I still was crisis-ing, still boycotting the film industry, still single, and I still had no clue what I wanted to do with my life, but at least I was creating again. The light crept in and I started to feel alive.
During all of this, I was planning & saving for a trip to Australia. For years I’d talked about going and this seemed like the perfect time; I wanted to run away, where better than the other side of the world? Everything fell into place – I got a temporary job working an arts festival there, got my visa, ticket, and couldn’t wait to see my old college roommate who’d gone to London with me years ago & had been living in Australia since.
I needed this change, I was ready to go & not look back – and then The Ex re-entered the picture. He’d been around, after 5 years together we had a lot of the same friends, and we’d done the whole messy “hook-back” thing, but this time was different. This time we were honest. We talked about why we broke up, what we needed in a relationship and who we were now, after 4 years apart. It was intense. He wanted us to try again after my trip; I left feeling confused. I’d had such a hard time letting go of him and I still cared about him so much, but… but…
I got on the plane with a head full of the past and a heart fighting to understand the present. I needed to get away.
I could write an entire blog solely about Australia. (In fact, I did.) How being alone in a strange city, in a strange country, on a strange continent helped me find the freedom in lonely. How making friends comes easily when everyone’s the new kid, and how conversations with strangers can be oh so fulfilling. How much easier it is without the burden of things, of history, of expectations. How much stronger I am than I knew or remembered.
And I met an Aussie boy; while it wasn’t quite love, it taught me more in 2 months than my 4 years being single. He showed me what I was worth, after years of not valuing myself much.
Little by little, I let go of all the anger, fear, and “what ifs” that had been shadowing me for years. Little by little, I let the hot Australian sunshine in. Between the bright red earth and the stunning blue sky, I realized my life was so much bigger than I’d imagined, and I let go.
After four months (twice as long as I’d originally planned to be gone), I wasn’t ready to come back home. It felt like I had just experienced a whole other life in the short time I was away. But in that life I’d grown & achieved some clarity; I’d realized no career or idea of success was worth giving up all the other things in my life that make me happy. And nothing was worth sacrificing my own self-worth.
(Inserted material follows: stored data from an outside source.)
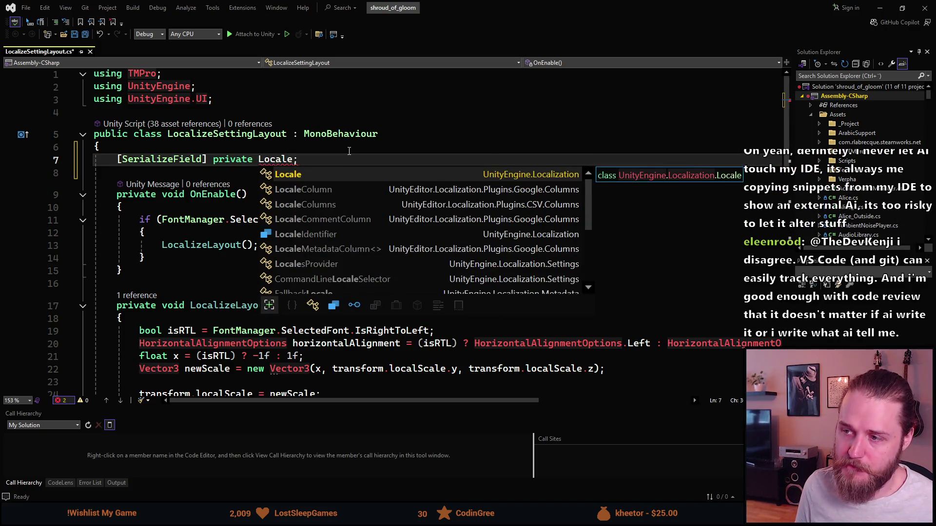
text([])
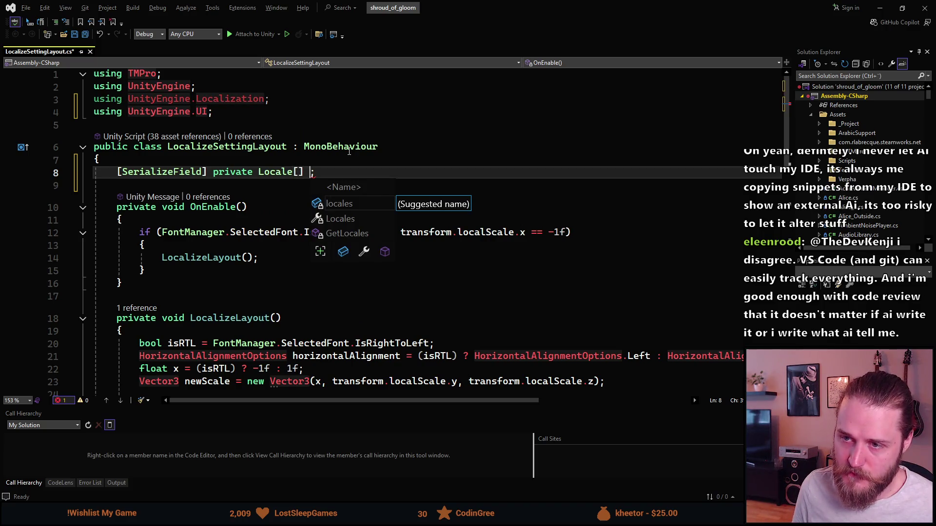
text( _)
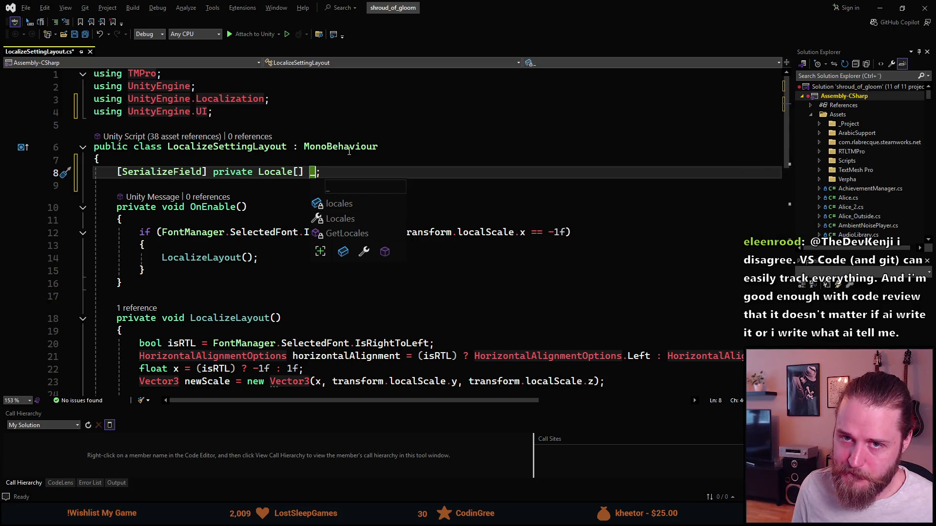
text(locale)
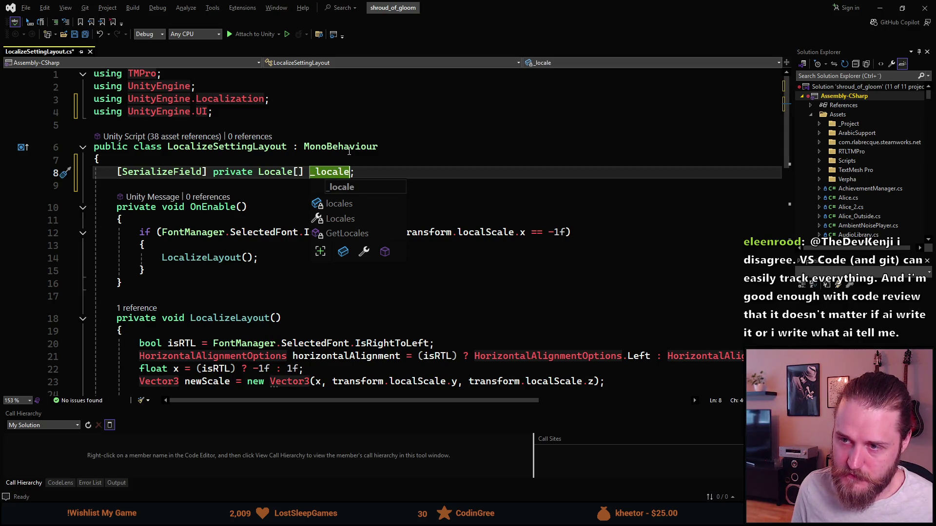
text(Exc)
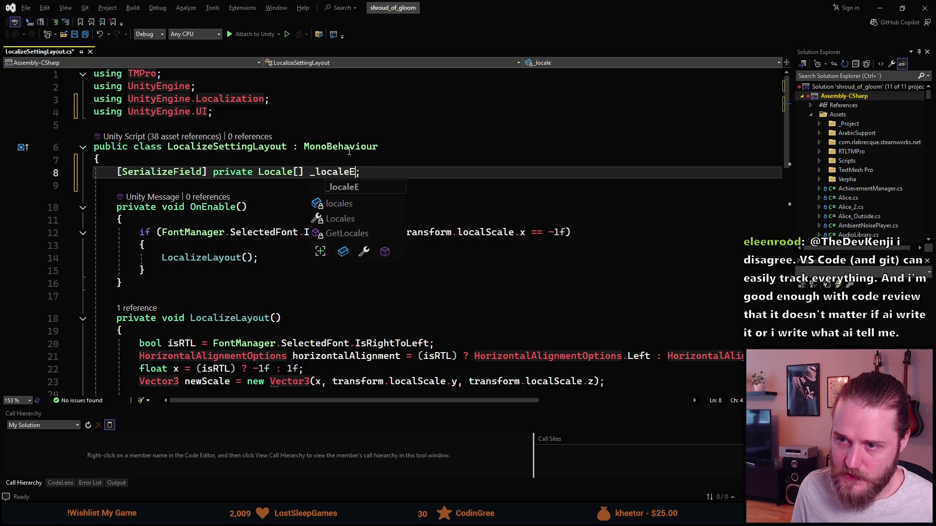
text(eptions)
I decided to move to DC and live with my Mom for a year to bring some balance into my life, save money, and figure out my next step. I sold my furniture, got out of my apartment lease, and threw myself a goodbye party… and then got the call that I’d been cast in a feature film.
It terrifyingly changed all my plans, but I took the part. It was one of the best things I’ve ever done.
Now I’m still crisis-ing, still single, still in LA, and still have no clue what I want to do with my life, BUT I’m trusting. I’ve pulled off the blindfold, woken up blinking in the bright morning of this new chapter of my life, and I’m letting the light pour in. I honestly have no idea what will happen in the next week or month – I don’t even know where I’ll be living in October – but I’m OK with it. For once in my life, I’m not trying to plan or control anything. I’m letting life happen and I’m trusting that I am exactly where I need to be, right now and always.